Many conservative pundits say that these figures simply indicate that Blacks and Latinos are involved in more criminal activity than Whites, and they deny that racist policies and practices have anything significant to do with it. However, American history and factual evidence tells a different story.

From the slave patrols in chattel slavery, to the infamous Black Codes implemented after the Civil War, and the stop-and-frisk practices of law enforcement agencies throughout the nation, it is an American tradition to target Blacks for arrest, detention and punishment. Most White citizens know that if they call the police and report a “suspicious” Black person, the police will promptly arrive usually with guns drawn and ready. In fact, throughout most of the nation’s history it was standard practice for Whites to commit offences and accuse Blacks of committing them, knowing that the police are conditioned to see Blacks as criminals and will easily take the bait.

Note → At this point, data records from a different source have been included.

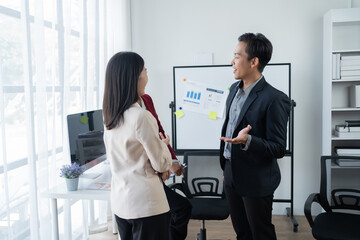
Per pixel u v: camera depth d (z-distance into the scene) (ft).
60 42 8.45
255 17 11.99
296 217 12.23
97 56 10.38
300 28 11.80
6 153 6.65
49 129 8.05
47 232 7.68
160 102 12.79
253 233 6.76
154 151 5.23
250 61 6.40
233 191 7.23
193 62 12.47
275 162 6.78
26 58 7.04
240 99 6.90
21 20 6.97
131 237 5.75
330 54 10.79
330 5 11.57
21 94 7.19
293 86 12.01
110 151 5.48
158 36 12.60
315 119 12.02
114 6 11.40
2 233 6.53
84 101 9.60
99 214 11.03
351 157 8.28
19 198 7.14
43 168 7.49
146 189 5.30
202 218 8.36
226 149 7.12
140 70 5.32
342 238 6.98
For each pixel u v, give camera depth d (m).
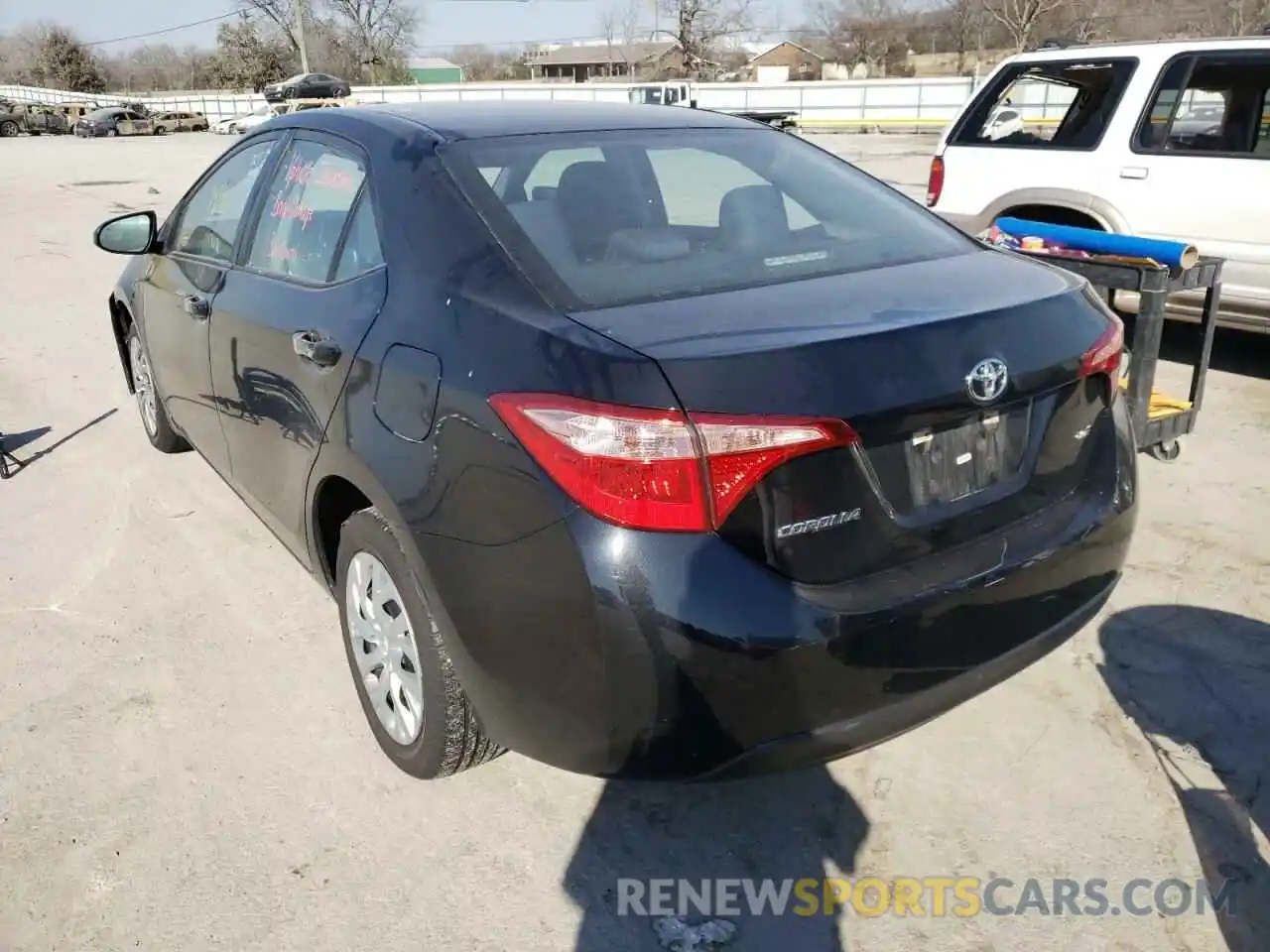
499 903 2.52
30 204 16.67
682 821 2.77
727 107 38.44
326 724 3.18
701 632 2.06
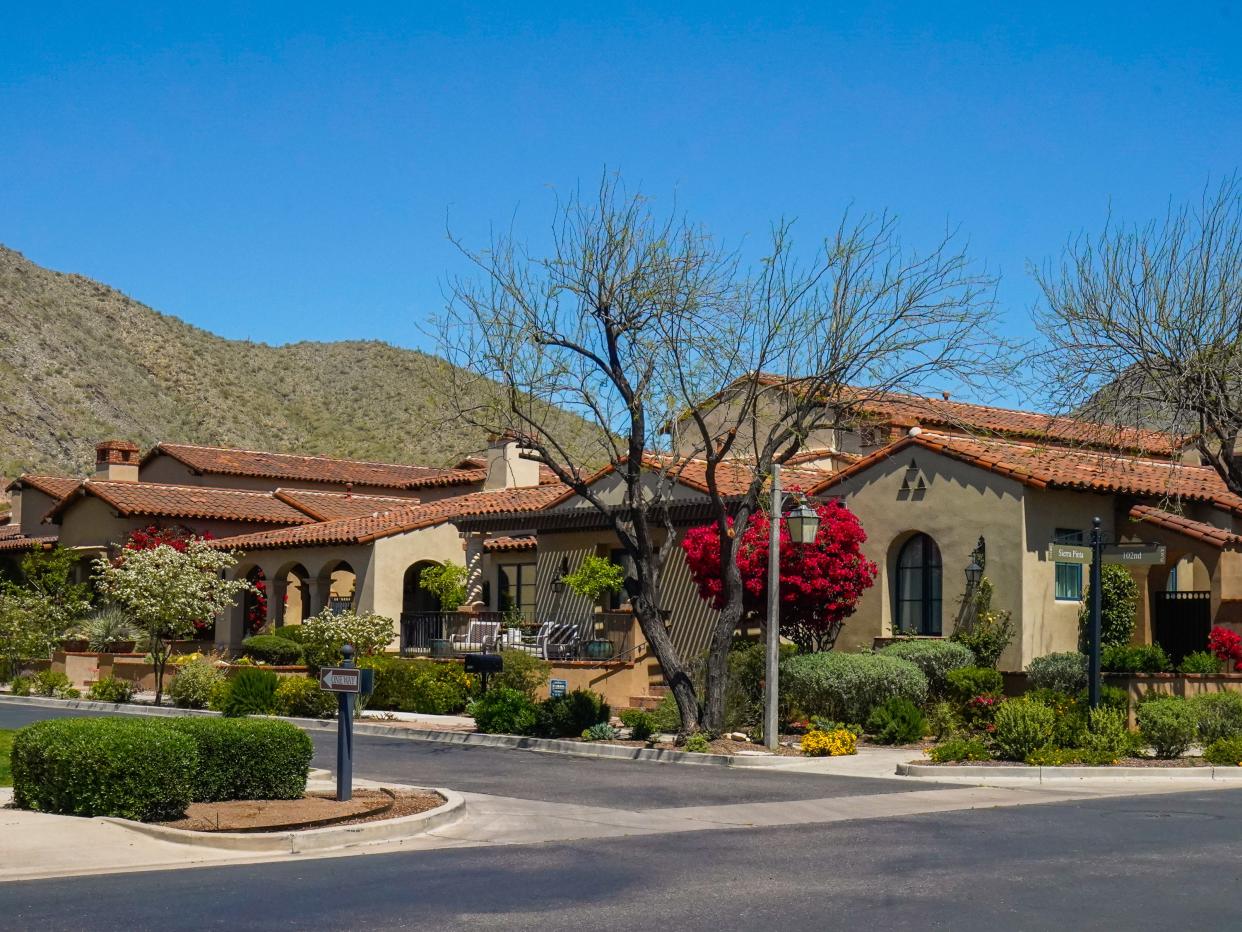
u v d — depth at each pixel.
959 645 24.67
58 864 11.43
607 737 22.97
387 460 93.38
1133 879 11.05
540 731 23.77
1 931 9.02
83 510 45.38
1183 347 24.08
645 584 22.91
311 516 44.28
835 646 27.53
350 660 15.30
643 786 17.72
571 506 32.31
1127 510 26.86
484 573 36.62
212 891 10.47
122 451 49.44
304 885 10.76
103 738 13.52
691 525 28.61
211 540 42.03
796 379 22.91
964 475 25.81
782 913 9.74
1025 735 19.92
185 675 30.44
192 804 14.71
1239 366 23.89
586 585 29.88
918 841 13.17
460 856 12.35
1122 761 19.89
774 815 15.21
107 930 9.08
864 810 15.64
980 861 11.95
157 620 30.70
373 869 11.58
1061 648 25.36
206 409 97.44
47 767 13.65
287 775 15.41
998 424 32.28
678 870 11.52
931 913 9.74
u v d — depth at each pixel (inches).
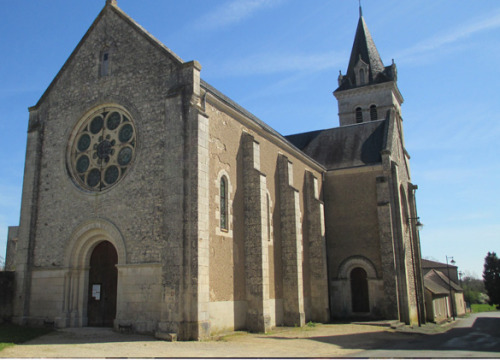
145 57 717.9
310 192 1037.2
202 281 600.7
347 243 1119.0
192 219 613.9
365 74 1628.9
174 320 582.2
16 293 743.1
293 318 842.2
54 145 787.4
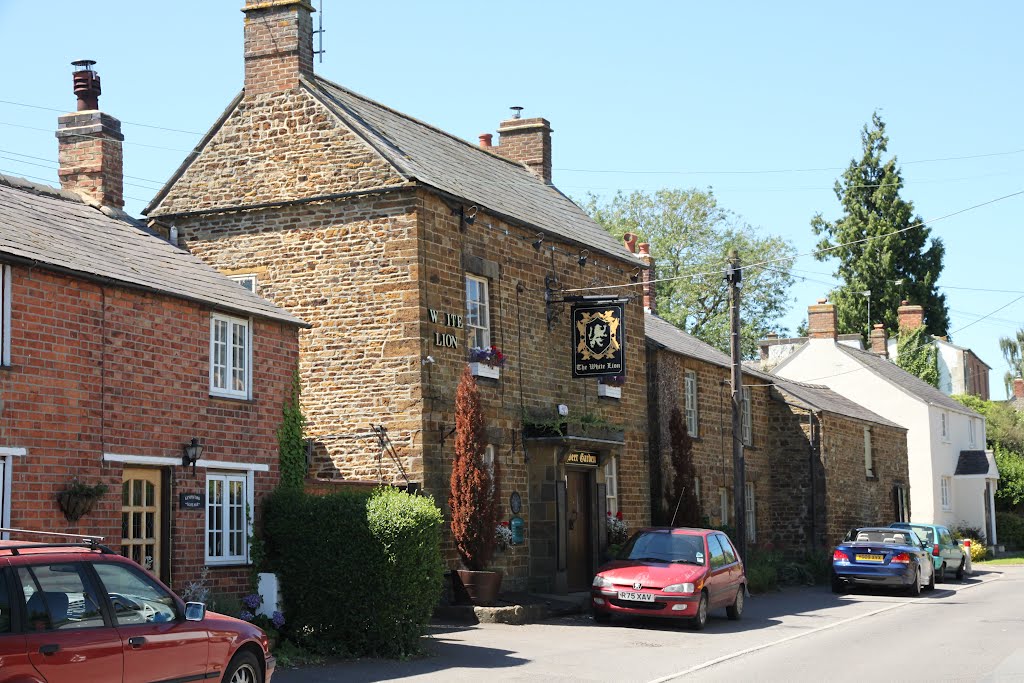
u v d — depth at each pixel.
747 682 14.38
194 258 19.94
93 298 15.75
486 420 23.50
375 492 18.52
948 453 54.12
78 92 20.20
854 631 20.88
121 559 10.76
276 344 19.31
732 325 30.73
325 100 23.41
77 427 15.29
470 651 17.50
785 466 40.41
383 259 22.52
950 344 70.94
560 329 26.83
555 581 24.50
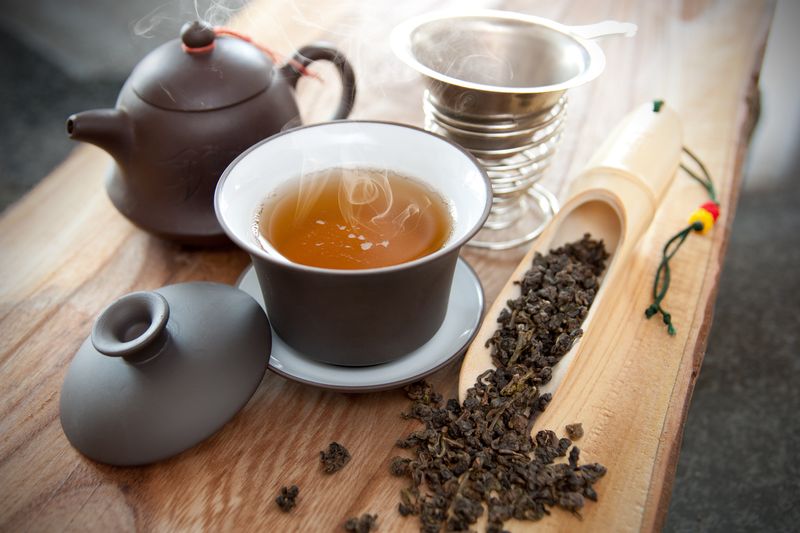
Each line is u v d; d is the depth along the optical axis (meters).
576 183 0.42
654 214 0.41
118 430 0.32
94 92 0.98
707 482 0.56
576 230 0.42
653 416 0.35
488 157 0.41
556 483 0.33
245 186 0.35
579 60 0.40
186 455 0.34
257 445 0.34
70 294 0.40
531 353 0.36
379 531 0.32
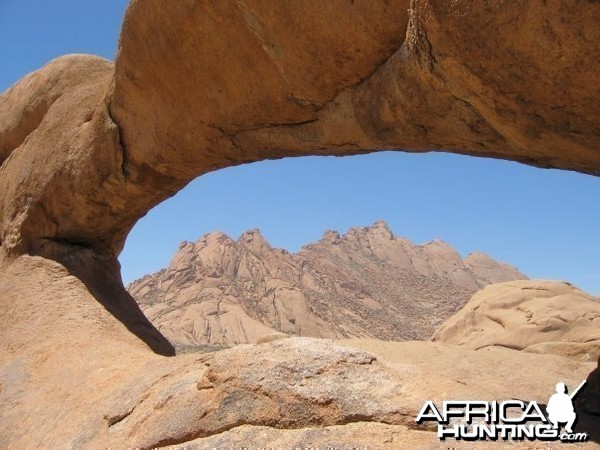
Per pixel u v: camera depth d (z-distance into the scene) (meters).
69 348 7.81
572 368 6.99
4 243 10.38
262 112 6.33
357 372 4.20
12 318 8.93
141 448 4.23
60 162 9.62
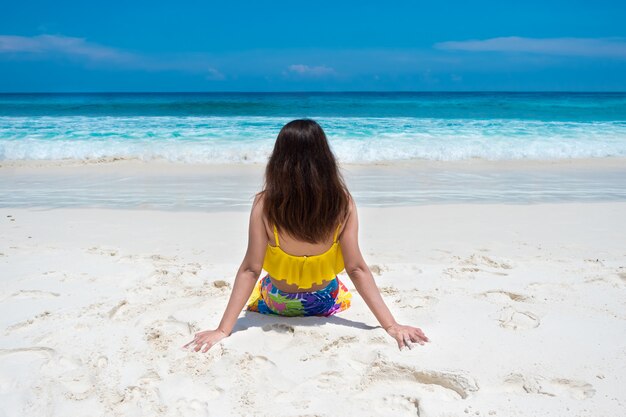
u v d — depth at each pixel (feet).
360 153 40.52
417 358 8.90
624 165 37.37
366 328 10.25
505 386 8.26
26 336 10.11
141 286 12.72
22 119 62.75
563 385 8.29
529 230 18.86
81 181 30.58
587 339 9.68
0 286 12.67
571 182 30.25
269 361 9.07
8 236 17.95
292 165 9.06
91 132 50.14
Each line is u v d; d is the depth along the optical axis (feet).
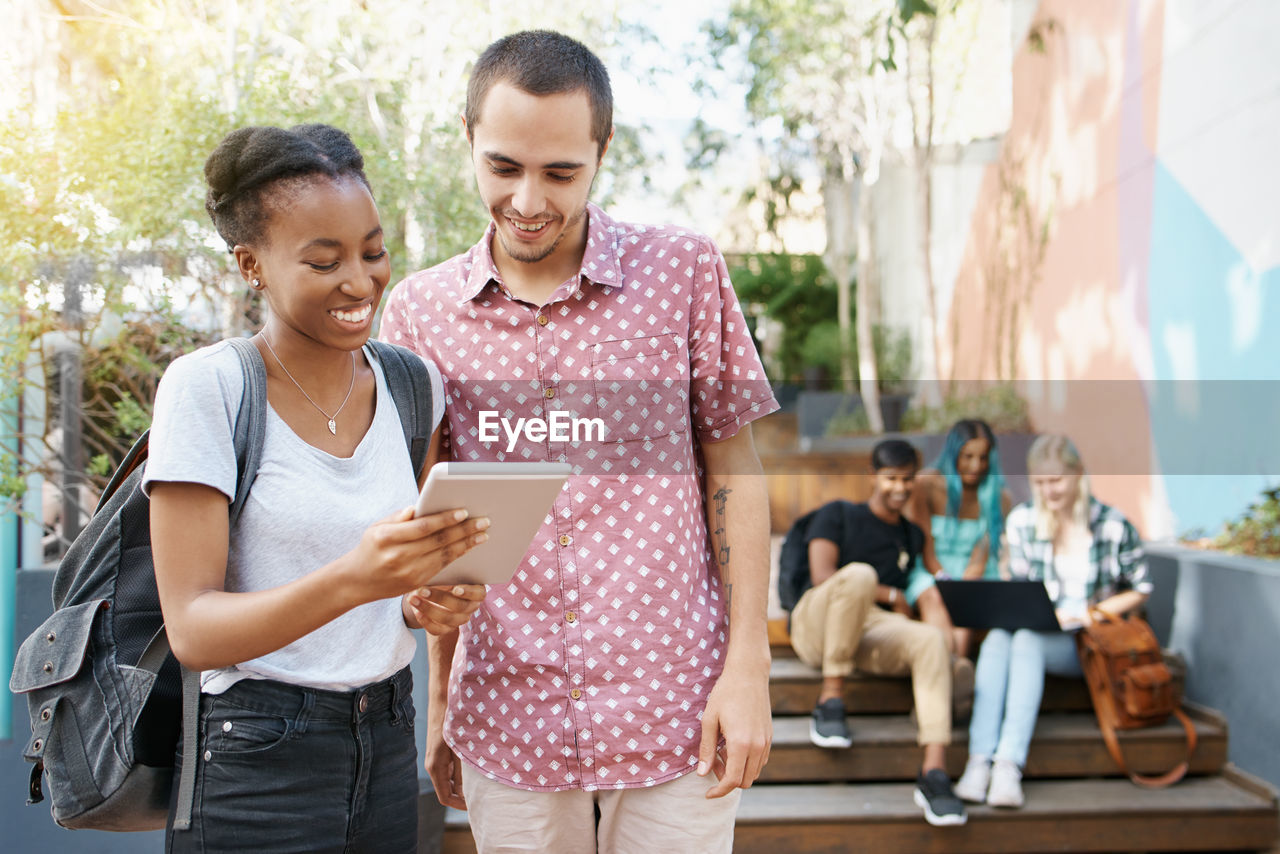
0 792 9.48
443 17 17.49
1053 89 23.75
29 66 12.18
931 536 12.82
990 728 11.00
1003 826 10.57
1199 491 15.42
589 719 5.06
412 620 4.85
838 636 11.45
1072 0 22.38
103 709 4.33
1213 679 11.69
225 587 4.21
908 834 10.58
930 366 30.96
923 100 30.04
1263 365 13.89
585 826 5.35
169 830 4.28
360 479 4.40
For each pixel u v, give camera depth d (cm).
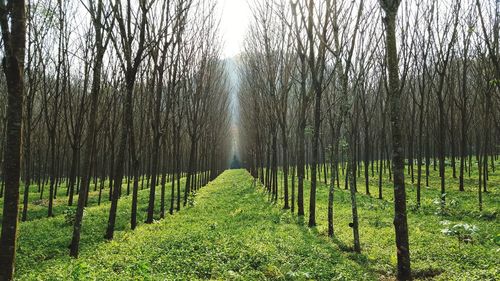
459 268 1077
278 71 2694
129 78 1617
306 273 1009
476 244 1338
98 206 2694
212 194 3697
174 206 2812
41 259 1269
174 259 1123
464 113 2670
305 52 2027
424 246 1331
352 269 1101
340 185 3684
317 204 2566
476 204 2153
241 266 1077
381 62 2303
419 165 2277
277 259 1139
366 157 2966
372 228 1695
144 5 1548
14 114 726
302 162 2183
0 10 694
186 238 1399
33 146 4112
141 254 1169
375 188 3309
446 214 1966
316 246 1350
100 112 2834
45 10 1534
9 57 708
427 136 3075
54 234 1673
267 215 2166
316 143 1850
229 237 1431
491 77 2236
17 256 1266
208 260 1113
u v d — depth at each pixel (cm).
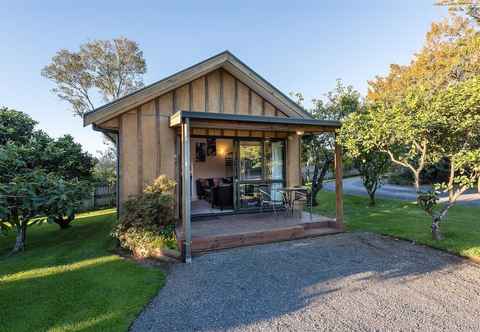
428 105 458
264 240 535
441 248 476
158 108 623
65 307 298
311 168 1503
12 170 486
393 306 293
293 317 275
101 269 413
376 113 546
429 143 506
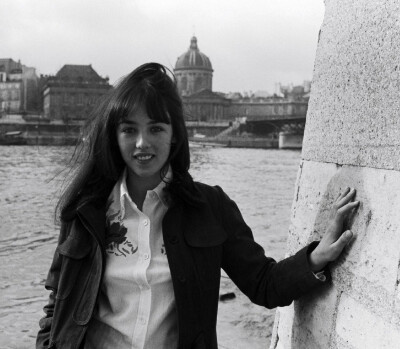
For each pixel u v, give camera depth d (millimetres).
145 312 2523
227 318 7445
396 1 2436
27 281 10719
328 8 3197
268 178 45156
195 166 59594
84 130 2672
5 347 7367
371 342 2414
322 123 3158
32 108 195125
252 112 192750
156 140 2549
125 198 2576
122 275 2523
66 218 2588
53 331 2533
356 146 2725
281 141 142375
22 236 15812
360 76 2719
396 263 2299
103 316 2561
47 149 107188
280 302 2732
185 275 2520
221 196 2770
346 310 2631
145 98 2504
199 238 2574
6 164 59125
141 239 2564
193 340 2553
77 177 2621
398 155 2357
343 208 2650
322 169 3102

Police, in collaboration with the judicial system, also focus on Blacks and Latinos because they are considered bereft of political and economic power or influence and, thus, easy and vulnerable targets. Yet the underlying motive for it all is control. The Black and dark hordes of humanity must be controlled and contained using all methods, fair or foul.

“What cannot be understood is the fact that this is created and driven by racism,” said Dr. Heather Thompson, a professor of history at the University of Michigan. “Seven point five million Americans are in the system. Most would not be here if they were the children of White Lawyers, doctors and politicians.”

The American prison population, although declining slightly over the last two decades, is still overburdened with human beings that are being warehoused like livestock. The record shows that prisons have failed miserably in rehabilitating inmates, while the well-to-do that commit crimes using computer key boards, insider knowledge and political connections (crimes that often have more lasting and harmful consequences on the nation than street crimes) go largely unindicted and unpunished.

“What we’re dealing with consistently is prisoncrats refusing to accept responsibility and accountability,” said a prison inmate and member of Jailhouse Lawyers Speak (JLS). “Because they created these conditions, these are the results. But you can’t snuff out a human’s life without killing them. There’s going to be resistance.”